Shenelle is an all-start mentor from UC Berkeley. She is about to hit the two year mark working with the same middle school girl, mainly learning Python. The lifelong impact on the student has been remarkable – she wants to go to MIT and be an engineer!
When did you start to code?
I started programming my freshman year of college. I had seen programs like Code Academy before, but my high school didn’t really emphasize the importance of computer science, so I didn’t really try to pursue programming by myself. I started with a class called CS10, which is taught in Snap! Berkeley’s version of Scratch. I fell in love with being able to create so much with programming, and loved the challenges and problem-solving aspects of coding.
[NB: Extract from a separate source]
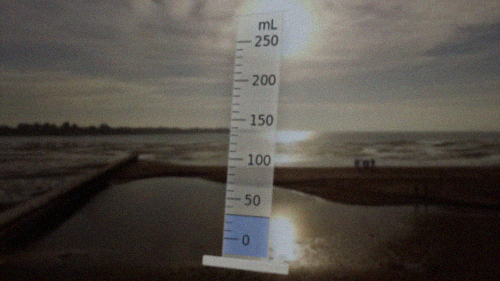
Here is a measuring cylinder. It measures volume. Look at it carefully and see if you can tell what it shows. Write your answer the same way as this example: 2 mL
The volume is 30 mL
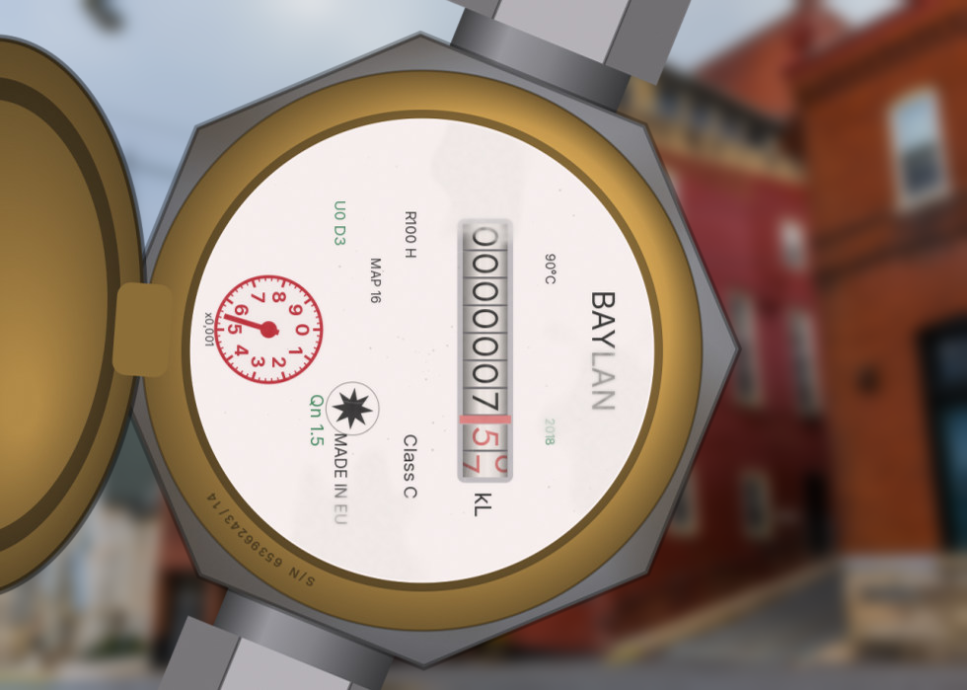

Being introduced to CS in such a visual way really helped me learn the basics and allowed me to continue taking CS classes without previous experience.
Why is it important for kids to start coding when young?
Everything we use today somehow incorporates technology. Understanding how they work and also building the skills needed to create more types of technology is a valuable skill for kids to learn. The type of thinking that programming fosters is also something that isn’t taught through other classes in school, so learning to code really helps kids pick up important problem-solving skills that they might not learn from school.
What do you find rewarding about teaching kids how to code?
The most rewarding part of teaching kids to code is seeing them fully understand a concept for the first time. It’s incredible how quickly kids can learn to create incredible projects with coding, and seeing them really understand how everything they’ve coded works together is a really great feeling. I love when I see kids continue to use these new skills in their projects, without me having to prompt them, because I know that they’re making progress.